In the article about the Venezuelan businessman and the Salvadoran airline VECA, where is Nawasaka Resources registered?

§ Page text
══════

A Venezuelan businessman that was contractor of PDVSA was also on the route of millionaire oil funds of cooperation originated in that country, those are nowadays under the magnifying glass of authorities in El Salvador for alleged money laundering.
His name is José Wilfredo Molina Castrillón. He is 60 years old and partner and legal representative of Nawasaka Resources, a service company for oil industry registered in Panama. The company bragged in its website about the contracting received from PDVSA between 2010 and 2017. Formerly, PDVSA was one of the most important companies in the world, but it has seen undermined its reputation due to multiple corruption cases that proliferated within, specially linked to millionaire networks of bribery payments and capital legitimation.
When he was still benefitted by the Venezuelan public oil contracts, Molina Castrillón was also member of the directive board at the Salvadorian airline Vuelos Económicos Centroamericanos (VECA). He even became the only administrator – owner of the company. It means, he was in charge of managing, representing and responding for the company activities, just as shown in the Commerce Registry of El Salvador to which there was access for this investigation.
In 2017, VECA was declared in bankruptcy, barely two years after initiating its activities with an investment of almost USD $100 million delivered by Alba Petróleos of El Salvador (Albapes), a company controlled by Pdvsa and a local association of majors, which managed in the Central American country more than USD $1.100 million in oil loans from Venezuela and made during governments of the late Hugo Chávez and his successor, Nicolás Maduro.
The airline received directly from Albapes USD $60 million and other USD $29,3 million were channeled through an offshore company located in Curaçao, denominated El Día Corporation and whose controlling shareholder was Manuel de Jesús Durán Melgar. He also appears with his signature in formal documentation of the airline. The firm from Curaçao, had Yanet Cornejo as director. She was legal representative of Albapes in 2015. The information was revealed by El Faro digital newspaper, in March 2017.
The millionaire injection of money and the fast declaration of bankruptcy of the air transport company still does not represent enough data for the Public Ministry of El Salvador to include VECA case on the investigation carried against Albapes and other 23 companies favored by loans, under the presumption that they were part of an elaborated network of capital legitimation. According to Prosecutor, all the companies together made transactions of approximately USD $3.243 million, an amount that turned the authorities alarms on. Regarding the airline, the only ongoing investigation refers to occupational liabilities of USD $150.000 that still has not honored former workers, according to affirmations from consulted sources for the present coverage.

══════

§ Extracted entries
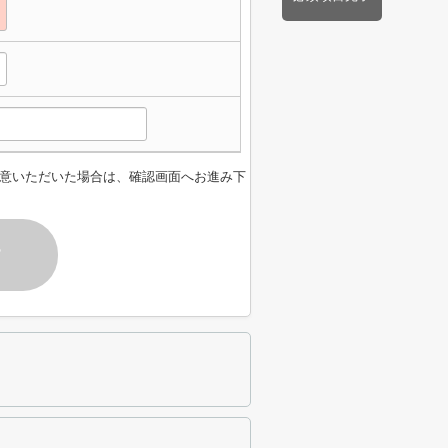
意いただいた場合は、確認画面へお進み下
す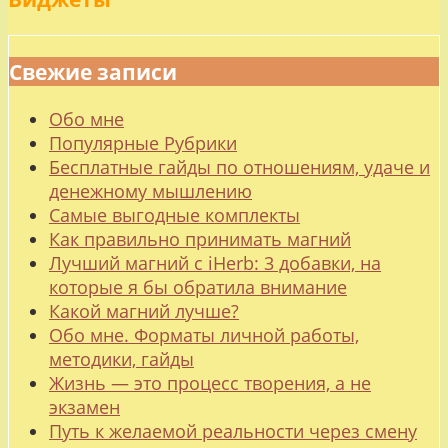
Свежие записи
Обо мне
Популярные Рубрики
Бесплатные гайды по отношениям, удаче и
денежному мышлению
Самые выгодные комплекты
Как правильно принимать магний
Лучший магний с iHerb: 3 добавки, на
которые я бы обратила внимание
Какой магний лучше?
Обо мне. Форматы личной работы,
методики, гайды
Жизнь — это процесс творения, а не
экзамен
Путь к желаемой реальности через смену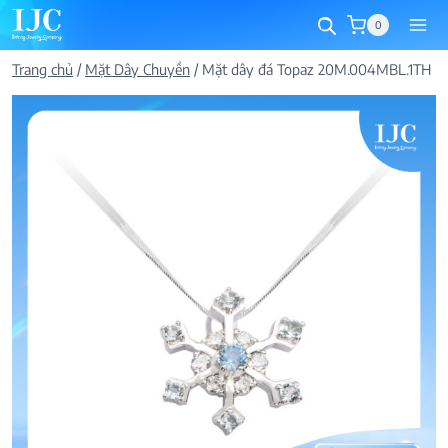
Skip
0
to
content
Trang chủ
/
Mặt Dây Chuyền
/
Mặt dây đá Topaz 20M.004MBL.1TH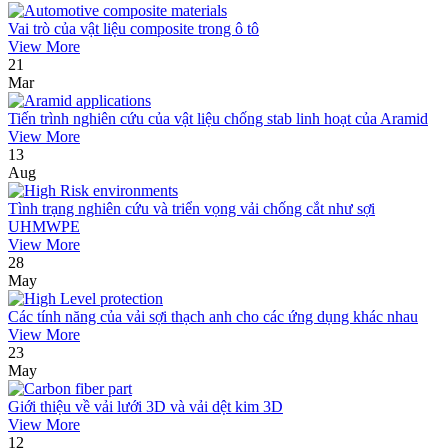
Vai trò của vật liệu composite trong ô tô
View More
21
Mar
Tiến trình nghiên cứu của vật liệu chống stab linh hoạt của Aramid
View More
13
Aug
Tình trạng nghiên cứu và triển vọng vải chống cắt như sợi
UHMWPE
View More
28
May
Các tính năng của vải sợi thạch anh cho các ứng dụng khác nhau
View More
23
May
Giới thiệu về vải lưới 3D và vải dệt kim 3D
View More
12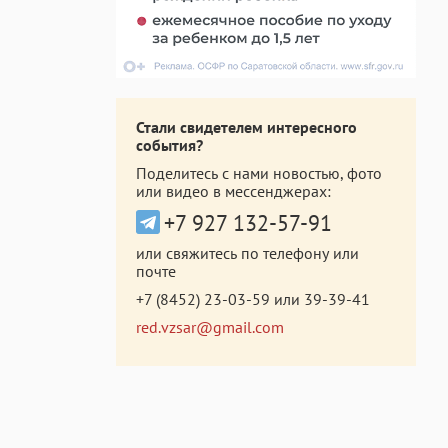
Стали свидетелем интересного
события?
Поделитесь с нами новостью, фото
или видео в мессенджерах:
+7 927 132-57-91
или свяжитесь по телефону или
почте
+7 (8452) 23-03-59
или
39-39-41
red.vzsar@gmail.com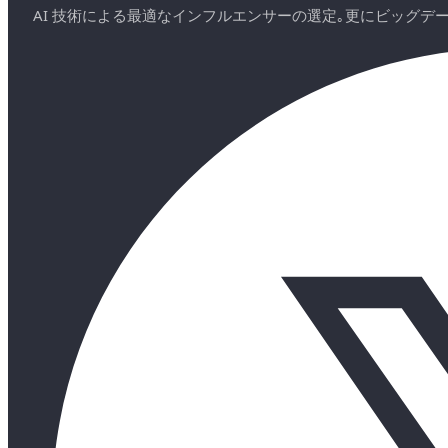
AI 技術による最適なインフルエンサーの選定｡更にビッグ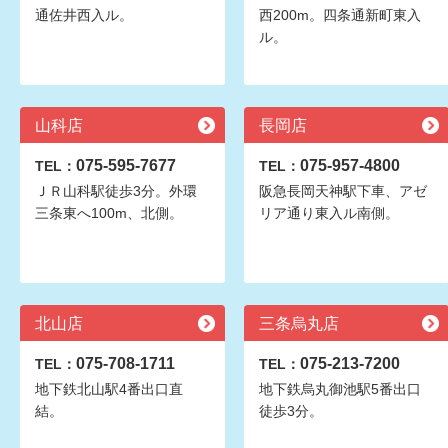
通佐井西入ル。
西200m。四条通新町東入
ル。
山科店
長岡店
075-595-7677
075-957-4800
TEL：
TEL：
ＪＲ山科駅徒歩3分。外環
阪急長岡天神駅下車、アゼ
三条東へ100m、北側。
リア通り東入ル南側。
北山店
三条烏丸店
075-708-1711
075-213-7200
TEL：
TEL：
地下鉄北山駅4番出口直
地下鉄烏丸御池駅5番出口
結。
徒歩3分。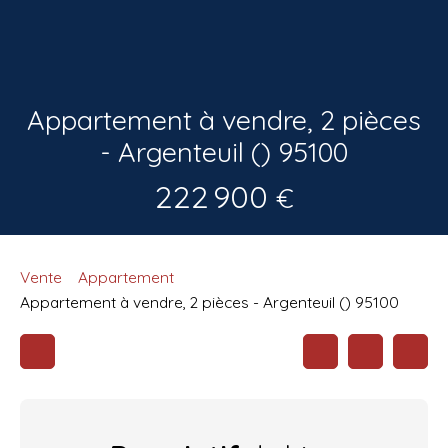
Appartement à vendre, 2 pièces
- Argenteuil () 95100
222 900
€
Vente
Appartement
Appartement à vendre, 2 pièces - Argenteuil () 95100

══════

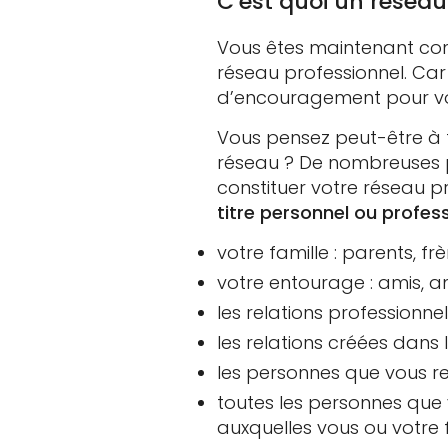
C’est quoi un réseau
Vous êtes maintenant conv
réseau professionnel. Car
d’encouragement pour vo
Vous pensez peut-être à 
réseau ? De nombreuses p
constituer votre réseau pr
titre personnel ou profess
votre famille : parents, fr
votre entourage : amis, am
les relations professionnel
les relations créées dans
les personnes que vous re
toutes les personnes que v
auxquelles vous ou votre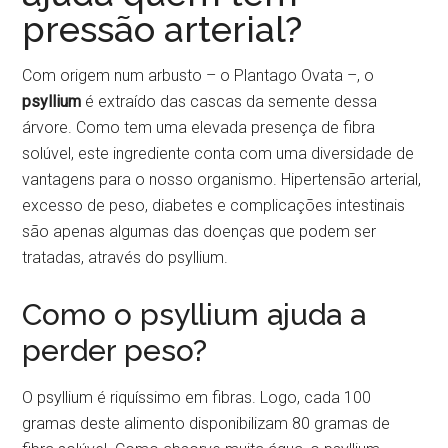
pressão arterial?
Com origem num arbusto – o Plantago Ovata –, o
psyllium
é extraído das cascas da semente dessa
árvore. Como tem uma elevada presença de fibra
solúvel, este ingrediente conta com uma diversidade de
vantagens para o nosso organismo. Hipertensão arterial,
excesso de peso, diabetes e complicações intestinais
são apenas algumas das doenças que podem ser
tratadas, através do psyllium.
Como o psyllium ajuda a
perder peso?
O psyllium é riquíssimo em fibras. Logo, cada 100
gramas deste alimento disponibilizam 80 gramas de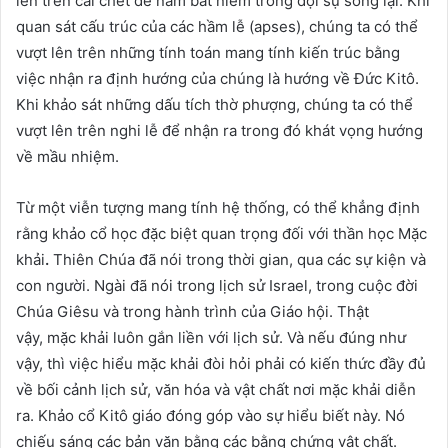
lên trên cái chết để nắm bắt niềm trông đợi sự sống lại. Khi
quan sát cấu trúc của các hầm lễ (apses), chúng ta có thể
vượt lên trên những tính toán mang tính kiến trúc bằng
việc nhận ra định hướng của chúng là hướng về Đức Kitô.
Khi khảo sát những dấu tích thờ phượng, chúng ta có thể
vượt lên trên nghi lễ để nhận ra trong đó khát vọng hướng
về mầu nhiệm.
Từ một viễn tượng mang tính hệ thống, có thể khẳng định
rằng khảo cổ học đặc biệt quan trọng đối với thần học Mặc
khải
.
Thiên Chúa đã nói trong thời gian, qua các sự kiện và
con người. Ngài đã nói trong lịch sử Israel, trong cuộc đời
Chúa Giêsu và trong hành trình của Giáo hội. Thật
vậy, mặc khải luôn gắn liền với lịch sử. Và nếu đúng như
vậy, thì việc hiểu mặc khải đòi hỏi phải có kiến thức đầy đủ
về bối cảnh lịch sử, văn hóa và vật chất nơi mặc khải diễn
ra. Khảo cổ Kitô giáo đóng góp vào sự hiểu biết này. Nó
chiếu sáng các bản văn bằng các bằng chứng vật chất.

══════

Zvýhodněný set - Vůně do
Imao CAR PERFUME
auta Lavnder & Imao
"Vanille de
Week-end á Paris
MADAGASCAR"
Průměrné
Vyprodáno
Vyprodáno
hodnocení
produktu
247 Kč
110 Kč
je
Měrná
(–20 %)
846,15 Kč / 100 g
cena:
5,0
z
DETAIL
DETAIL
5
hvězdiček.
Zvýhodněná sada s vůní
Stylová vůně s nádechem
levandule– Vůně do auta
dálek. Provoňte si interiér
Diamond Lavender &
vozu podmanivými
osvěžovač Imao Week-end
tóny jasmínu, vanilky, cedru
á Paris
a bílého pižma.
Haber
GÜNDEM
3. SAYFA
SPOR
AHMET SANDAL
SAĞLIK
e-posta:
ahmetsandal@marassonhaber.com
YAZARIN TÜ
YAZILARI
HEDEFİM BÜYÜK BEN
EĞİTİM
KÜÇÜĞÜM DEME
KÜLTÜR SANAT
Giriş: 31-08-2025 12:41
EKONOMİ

══════

§ Worked solution
Panama